**DOCUMENT PASSAGE**
_ _ _

The Imperial Service Cavalry Brigade, which had been carrying out patrolling duties based at Tel el Jemmi, was ready to exploit a breakthrough at Gaza, and the Anzac and Australian Mounted Divisions were also prepared for a pursuit through a breach in the line at Sheria. At 09:00, the Imperial Service Cavalry Brigade rode through the ruins of Gaza to reach Beit Hanun at 13:00, where they encountered part of the Gaza garrison defending a strong rearguard position on a ridge 1.5 mi south-east of Beit Hanun.

The Hyderabad and Mysore Lancers had advanced through Jebaliya to link with the Glasgow, Lancashire, and Hertfordshire squadrons of the XXI Corps Cavalry Regiment, holding the high ground at Beit Lahl 5 mi north of Gaza, where they threatened the Ottoman flank. While the Corps Cavalry Regiment captured Beit Lahia, the Hyderabad Lancers advanced at 15:00 to capture the ridge west of Beit Hanun at Sheikh Munam, but the village was strongly defended by numerous Ottoman machine gun detachments. Early in the afternoon, a regiment of the 4th Light Horse Brigade rode across to the north-west to link with the Imperial Service Cavalry Brigade, which had been out of contact with the XX Corps and the Desert Mounted Corps. The 12th Light Horse Regiment (4th Light Horse Brigade) met up with the Imperial Service Cavalry Brigade 1 mi east of Beit Hanun at 14:45. Here they delivered orders for the Imperial Service Cavalry Brigade to attack the Ottoman rearguard on the Wadi el Hesi near Tumra to the north of Beit Hanun. (See sketch map showing the advance by the Imperial Service Cavalry Brigade and the 52nd (Lowland) Division on 7 November 1917). By 16:55, the rearguard was reported to still be holding Beit Hanun, with concentrations of Ottoman forces at Al Majdal (also known as el Mejdel and Ashkelon) and Beit Duras.

The lancers advanced from the east onto the ridge overlooking Beit Hanun, and despite meeting considerable resistance, captured the position. In the process, they secured twenty-three prisoners, some artillery pieces and a large quantity of ammunition. They also captured the town's water pumping machinery intact, but were forced to withdraw back to Jebaliye for water as the equipment ran on gas made from charcoal, which had to be converted before it could be used.

_ _ _

**PROBLEM SET**
**1.** Return the words of the Beit Hanun passage starting with "The lancers advanced" and going on through "could be used.".
**2.** According to the Beit Hanun passage, why were the lancers forced to withdraw to Jebaliye for water despite capturing the town's pumping machinery intact?

_ _ _

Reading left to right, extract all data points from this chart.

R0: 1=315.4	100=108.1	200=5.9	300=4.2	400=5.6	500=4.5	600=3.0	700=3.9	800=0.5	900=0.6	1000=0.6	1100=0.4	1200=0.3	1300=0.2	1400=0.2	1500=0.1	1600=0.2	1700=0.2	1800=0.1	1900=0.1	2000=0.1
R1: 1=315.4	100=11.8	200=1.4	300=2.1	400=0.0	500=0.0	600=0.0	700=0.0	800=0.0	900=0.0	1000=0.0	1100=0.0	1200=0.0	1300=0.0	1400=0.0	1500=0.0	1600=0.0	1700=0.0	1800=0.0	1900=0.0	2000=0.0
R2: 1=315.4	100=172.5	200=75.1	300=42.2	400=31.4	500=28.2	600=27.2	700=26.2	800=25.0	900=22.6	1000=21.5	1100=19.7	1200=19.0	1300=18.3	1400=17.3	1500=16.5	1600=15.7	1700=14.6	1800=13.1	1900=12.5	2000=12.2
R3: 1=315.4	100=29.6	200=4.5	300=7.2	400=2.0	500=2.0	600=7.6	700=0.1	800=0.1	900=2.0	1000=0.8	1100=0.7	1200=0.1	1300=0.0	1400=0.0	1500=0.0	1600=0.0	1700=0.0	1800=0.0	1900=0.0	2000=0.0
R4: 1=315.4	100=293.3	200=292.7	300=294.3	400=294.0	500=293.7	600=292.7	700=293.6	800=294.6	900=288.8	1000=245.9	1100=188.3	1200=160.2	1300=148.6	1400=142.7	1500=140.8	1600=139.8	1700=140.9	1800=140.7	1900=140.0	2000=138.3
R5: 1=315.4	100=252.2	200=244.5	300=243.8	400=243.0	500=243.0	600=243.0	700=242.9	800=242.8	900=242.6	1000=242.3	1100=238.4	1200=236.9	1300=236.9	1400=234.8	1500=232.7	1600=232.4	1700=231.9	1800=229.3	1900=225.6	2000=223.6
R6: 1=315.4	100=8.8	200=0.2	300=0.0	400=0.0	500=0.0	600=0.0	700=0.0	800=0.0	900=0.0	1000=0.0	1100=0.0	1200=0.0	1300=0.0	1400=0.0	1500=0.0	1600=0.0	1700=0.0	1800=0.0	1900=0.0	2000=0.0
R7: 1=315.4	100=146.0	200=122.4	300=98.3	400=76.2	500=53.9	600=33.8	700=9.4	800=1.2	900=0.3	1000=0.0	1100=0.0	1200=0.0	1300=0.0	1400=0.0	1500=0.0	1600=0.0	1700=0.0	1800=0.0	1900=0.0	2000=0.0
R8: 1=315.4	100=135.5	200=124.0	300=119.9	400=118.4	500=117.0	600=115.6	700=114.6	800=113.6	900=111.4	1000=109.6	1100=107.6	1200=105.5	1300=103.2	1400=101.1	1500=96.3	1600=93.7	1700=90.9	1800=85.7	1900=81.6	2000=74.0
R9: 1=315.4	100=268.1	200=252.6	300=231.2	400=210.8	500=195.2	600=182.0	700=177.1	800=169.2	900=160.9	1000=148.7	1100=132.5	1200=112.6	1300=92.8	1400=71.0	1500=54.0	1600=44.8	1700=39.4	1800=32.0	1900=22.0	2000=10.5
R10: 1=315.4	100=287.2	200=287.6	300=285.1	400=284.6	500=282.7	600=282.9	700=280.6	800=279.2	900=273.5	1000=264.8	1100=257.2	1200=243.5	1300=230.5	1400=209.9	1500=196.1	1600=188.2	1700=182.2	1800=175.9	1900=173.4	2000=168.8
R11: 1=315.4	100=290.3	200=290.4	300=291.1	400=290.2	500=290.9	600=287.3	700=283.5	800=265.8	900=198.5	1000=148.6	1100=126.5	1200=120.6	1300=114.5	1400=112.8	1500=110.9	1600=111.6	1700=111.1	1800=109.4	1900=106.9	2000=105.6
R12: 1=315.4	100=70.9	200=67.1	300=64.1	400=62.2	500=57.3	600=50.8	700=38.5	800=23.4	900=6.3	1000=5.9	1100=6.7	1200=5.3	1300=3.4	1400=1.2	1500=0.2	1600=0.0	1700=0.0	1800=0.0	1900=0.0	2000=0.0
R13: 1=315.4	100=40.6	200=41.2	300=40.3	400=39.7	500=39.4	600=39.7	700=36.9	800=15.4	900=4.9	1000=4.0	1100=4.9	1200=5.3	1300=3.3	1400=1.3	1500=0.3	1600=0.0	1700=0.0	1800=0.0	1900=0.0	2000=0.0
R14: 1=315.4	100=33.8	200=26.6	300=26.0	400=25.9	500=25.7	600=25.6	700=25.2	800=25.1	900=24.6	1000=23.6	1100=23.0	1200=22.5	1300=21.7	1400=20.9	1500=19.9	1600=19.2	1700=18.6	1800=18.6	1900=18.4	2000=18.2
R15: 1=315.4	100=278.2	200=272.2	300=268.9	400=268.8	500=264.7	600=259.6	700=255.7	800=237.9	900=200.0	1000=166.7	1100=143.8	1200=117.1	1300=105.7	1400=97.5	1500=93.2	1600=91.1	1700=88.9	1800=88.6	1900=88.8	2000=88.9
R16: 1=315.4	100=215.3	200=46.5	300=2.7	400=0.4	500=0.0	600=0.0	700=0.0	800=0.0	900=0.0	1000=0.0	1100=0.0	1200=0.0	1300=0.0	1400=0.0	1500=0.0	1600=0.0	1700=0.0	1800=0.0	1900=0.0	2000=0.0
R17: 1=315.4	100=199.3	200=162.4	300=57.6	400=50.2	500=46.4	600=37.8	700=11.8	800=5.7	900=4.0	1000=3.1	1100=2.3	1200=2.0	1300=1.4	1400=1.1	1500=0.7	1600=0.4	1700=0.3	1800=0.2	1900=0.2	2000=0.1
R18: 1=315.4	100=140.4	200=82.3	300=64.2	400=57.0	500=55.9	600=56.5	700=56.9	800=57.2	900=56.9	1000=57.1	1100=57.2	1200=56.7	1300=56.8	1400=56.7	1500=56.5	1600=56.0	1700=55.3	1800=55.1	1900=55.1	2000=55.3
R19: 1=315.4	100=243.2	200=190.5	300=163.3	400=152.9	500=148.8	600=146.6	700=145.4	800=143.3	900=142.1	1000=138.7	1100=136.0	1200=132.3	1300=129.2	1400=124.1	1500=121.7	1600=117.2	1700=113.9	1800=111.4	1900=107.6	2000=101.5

_ _ _

**LIST OF SOLUTIONS**
**1.**
The lancers advanced from the east onto the ridge overlooking Beit Hanun, and despite meeting considerable resistance, captured the position. In the process, they secured twenty-three prisoners, some artillery pieces and a large quantity of ammunition. They also captured the town's water pumping machinery intact, but were forced to withdraw back to Jebaliye for water as the equipment ran on gas made from charcoal, which had to be converted before it could be used.

**2.** The equipment ran on gas made from charcoal, which had to be converted before it could be used.